Выслушав доклад Зубова о поведении короля Густава, императрица велела Маркову ещё раз отправиться к нему и потребовать объяснений по поводу уклонения от подписания брачного договора.

На этот раз король принял Маркова. Он как-никак находился в России, в гостях. Принять-то принял, но снова стал юлить. Он рассыпался в любезностях:

«Я торжественно обещаюсь предоставить Её Императорскому Высочеству Великой Княгине Александре Павловне, моей будущей супруге и королеве Швеции, полную свободу совести и отправления религии, в которой она рождена и воспитывалась, и я прошу Ваше Императорское Величество смотреть на это обещание как на акт наиболее обязательный, какой я мог дать».

Однако договор снова подписывать не стал.


Портрет П. А. Зубова. Художник И. Е. Эггинк


А между тем невесте пришлось ждать в брачном наряде более четырёх часов. Можно себе представить её состояние, состояние государыни, затеявшей весь этот акт, превратившийся в балаган.

Любезности любезностями, но вслед за обещанием, данным Маркову, король снова стал выдумывать всякие препятствия и наконец сказался больным.

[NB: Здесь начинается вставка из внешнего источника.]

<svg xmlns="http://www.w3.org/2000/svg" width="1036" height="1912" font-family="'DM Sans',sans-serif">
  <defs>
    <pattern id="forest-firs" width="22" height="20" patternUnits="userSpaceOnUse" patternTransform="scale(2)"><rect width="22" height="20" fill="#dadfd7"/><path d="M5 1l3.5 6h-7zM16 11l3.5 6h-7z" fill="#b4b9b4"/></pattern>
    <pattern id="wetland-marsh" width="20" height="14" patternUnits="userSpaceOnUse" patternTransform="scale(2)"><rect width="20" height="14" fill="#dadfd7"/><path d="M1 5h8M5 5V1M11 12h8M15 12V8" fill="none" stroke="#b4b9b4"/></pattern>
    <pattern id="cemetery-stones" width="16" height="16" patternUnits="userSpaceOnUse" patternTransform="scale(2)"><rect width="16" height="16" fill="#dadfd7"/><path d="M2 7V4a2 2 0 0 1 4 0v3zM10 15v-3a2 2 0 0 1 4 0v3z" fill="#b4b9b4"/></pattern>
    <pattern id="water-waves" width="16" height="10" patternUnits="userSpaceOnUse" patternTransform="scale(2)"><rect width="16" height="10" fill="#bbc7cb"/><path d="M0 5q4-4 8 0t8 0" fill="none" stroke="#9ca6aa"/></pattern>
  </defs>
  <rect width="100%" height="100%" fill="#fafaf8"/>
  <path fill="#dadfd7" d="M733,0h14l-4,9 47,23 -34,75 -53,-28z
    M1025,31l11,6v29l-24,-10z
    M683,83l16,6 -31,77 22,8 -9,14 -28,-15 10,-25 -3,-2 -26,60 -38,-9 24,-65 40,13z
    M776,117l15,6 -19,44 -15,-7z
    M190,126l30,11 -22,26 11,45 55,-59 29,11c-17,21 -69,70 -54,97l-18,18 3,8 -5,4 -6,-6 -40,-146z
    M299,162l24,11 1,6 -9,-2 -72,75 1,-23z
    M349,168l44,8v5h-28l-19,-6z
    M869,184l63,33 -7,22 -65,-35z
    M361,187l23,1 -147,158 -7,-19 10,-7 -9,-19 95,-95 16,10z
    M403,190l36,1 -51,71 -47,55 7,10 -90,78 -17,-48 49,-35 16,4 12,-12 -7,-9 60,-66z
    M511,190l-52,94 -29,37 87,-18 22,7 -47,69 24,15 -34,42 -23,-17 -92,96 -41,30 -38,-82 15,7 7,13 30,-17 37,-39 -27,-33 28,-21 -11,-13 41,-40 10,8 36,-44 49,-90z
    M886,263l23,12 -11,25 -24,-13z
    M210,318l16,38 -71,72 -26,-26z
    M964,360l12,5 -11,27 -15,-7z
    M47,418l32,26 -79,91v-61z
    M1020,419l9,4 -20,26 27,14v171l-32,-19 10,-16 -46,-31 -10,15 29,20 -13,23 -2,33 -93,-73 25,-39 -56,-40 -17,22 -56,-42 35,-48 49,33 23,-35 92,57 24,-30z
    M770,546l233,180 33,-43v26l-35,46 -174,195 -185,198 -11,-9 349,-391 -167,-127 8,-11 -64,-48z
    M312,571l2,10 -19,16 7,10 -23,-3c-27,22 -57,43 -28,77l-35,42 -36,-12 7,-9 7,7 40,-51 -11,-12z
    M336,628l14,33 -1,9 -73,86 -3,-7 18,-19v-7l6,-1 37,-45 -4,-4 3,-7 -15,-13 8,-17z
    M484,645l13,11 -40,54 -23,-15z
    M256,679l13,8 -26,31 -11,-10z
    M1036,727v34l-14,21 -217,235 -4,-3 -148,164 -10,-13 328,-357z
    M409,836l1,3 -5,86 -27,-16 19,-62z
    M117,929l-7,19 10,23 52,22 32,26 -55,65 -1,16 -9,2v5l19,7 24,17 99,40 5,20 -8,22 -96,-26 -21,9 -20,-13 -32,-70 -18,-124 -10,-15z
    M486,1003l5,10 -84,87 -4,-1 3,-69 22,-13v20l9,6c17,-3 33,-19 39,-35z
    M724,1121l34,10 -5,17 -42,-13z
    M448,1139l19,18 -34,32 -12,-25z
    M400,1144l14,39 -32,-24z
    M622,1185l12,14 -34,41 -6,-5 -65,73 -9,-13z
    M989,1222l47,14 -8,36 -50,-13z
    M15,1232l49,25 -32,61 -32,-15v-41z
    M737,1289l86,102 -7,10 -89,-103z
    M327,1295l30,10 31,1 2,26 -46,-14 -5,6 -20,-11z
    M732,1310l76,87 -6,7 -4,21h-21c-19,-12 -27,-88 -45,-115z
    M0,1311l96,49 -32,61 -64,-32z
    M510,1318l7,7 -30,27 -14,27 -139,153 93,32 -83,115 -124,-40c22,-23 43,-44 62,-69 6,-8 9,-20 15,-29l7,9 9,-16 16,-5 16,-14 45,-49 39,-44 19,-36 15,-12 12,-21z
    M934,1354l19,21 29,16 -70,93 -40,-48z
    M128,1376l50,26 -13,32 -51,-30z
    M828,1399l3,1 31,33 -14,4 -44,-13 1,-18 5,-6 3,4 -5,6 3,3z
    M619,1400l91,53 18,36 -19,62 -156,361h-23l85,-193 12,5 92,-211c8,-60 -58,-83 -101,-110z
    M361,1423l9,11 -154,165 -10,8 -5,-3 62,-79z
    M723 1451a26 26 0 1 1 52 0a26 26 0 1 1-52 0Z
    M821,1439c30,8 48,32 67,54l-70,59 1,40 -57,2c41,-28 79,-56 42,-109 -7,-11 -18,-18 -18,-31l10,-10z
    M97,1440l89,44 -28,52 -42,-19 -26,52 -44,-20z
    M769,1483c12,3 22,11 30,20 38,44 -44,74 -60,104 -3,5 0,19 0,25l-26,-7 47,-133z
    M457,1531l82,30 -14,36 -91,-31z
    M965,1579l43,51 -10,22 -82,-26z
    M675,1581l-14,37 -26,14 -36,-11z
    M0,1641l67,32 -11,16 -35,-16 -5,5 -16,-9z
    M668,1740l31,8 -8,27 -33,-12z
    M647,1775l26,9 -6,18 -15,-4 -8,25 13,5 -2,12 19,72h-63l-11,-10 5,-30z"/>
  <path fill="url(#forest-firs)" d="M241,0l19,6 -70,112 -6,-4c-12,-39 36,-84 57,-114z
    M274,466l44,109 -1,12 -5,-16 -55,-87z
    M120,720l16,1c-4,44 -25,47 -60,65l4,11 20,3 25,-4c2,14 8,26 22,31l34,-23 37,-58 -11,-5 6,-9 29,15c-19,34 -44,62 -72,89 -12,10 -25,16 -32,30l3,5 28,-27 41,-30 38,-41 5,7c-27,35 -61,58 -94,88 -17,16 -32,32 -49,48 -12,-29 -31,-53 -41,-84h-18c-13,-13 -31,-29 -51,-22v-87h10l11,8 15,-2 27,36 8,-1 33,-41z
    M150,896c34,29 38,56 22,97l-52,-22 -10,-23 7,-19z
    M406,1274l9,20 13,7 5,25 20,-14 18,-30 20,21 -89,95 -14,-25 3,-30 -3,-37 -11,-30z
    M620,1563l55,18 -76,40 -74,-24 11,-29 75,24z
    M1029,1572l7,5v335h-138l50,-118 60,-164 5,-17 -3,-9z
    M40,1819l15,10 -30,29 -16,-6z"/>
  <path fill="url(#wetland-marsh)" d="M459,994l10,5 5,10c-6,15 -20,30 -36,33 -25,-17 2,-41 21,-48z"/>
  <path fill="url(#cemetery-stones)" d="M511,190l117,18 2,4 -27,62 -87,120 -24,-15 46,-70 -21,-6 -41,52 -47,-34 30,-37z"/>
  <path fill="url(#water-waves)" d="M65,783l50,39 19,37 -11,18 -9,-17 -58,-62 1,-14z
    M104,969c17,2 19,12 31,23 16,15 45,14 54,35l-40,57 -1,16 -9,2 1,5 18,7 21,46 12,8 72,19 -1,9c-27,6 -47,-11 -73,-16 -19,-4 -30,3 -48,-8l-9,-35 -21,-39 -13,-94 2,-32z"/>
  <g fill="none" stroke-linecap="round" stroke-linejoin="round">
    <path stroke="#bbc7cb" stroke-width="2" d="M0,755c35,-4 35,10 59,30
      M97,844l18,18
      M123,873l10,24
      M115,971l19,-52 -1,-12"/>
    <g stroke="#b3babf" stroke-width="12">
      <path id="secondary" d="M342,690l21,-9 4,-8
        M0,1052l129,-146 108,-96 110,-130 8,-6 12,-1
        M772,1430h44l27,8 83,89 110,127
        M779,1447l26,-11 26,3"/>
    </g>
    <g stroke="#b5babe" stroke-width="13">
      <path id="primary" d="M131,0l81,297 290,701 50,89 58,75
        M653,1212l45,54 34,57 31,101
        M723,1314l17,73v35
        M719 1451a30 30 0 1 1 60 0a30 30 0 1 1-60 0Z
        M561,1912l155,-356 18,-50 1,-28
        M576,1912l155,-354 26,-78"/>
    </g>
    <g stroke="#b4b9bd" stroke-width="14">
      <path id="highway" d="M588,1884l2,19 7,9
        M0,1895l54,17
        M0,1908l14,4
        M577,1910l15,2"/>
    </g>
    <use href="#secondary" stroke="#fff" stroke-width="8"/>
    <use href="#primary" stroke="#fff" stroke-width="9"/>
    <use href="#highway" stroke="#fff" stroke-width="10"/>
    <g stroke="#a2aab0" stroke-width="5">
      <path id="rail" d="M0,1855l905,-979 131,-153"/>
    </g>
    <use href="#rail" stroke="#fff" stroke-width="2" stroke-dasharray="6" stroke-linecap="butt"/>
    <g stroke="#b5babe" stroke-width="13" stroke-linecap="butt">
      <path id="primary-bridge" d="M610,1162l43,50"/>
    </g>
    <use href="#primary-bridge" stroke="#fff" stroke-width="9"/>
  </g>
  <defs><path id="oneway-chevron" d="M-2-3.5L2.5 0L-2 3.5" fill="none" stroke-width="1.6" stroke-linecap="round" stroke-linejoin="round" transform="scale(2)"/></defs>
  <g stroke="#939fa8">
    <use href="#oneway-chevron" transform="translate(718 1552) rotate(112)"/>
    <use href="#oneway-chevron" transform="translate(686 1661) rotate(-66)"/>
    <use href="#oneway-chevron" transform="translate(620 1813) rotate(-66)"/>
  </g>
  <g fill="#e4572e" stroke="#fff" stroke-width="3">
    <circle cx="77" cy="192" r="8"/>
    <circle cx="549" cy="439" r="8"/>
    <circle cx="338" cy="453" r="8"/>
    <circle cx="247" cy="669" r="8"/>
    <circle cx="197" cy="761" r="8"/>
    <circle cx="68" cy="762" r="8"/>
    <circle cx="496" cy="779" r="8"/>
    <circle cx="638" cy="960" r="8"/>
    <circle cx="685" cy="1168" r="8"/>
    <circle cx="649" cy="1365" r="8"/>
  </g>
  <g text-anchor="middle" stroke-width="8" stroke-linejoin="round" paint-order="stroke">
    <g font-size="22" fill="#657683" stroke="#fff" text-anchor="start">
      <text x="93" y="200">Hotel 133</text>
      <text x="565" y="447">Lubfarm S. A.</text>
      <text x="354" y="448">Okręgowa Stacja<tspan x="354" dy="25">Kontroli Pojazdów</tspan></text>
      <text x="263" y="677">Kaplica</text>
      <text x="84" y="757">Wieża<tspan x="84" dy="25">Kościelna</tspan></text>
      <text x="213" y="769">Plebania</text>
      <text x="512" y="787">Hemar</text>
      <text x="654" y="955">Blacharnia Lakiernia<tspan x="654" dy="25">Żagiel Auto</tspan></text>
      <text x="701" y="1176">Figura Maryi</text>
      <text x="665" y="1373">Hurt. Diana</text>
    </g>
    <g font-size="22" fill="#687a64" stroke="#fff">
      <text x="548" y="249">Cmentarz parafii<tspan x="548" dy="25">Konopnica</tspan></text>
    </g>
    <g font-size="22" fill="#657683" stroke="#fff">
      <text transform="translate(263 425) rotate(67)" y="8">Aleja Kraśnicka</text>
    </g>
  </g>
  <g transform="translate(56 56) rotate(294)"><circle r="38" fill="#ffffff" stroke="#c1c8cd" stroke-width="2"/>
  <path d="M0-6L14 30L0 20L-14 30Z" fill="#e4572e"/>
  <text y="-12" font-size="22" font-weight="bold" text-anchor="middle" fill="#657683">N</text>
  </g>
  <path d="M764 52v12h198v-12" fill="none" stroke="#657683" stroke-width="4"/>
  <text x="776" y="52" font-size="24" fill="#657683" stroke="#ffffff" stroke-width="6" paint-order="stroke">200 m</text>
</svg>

Великая княжна Александра Павловна разрыдалась, и её долго не могли успокоить. Государыня была оскорблена, мало того, она была обижена за внучку. В конце концов ей стало плохо. Подозревали даже апоплексический удар. Появились даже опасения за жизнь.

И тогда пришлось объявить, что помолвка отменяется по причине болезни… Нет, не императрицы. По причине внезапной болезни шведского короля.

12 сентября 1796 года давали бал по случаю дня рождения супруги великого князя Константина Павловича великой княгини Анны Фёдоровны, урождённой принцессы Юлианны-Генриетты-Ульрики Саксен-Кобург-Заальфельдской.

Король был приглашён на бал, но встретили его на этот раз исключительно сухо и холодно. Он искал глазами Александру Павловну, даже поинтересовался, как её можно увидеть, поговорить с ней. Тогда ему объявили, что она на бал не пришла. Государыня заглянула на бал лишь ненадолго и тоже удалилась.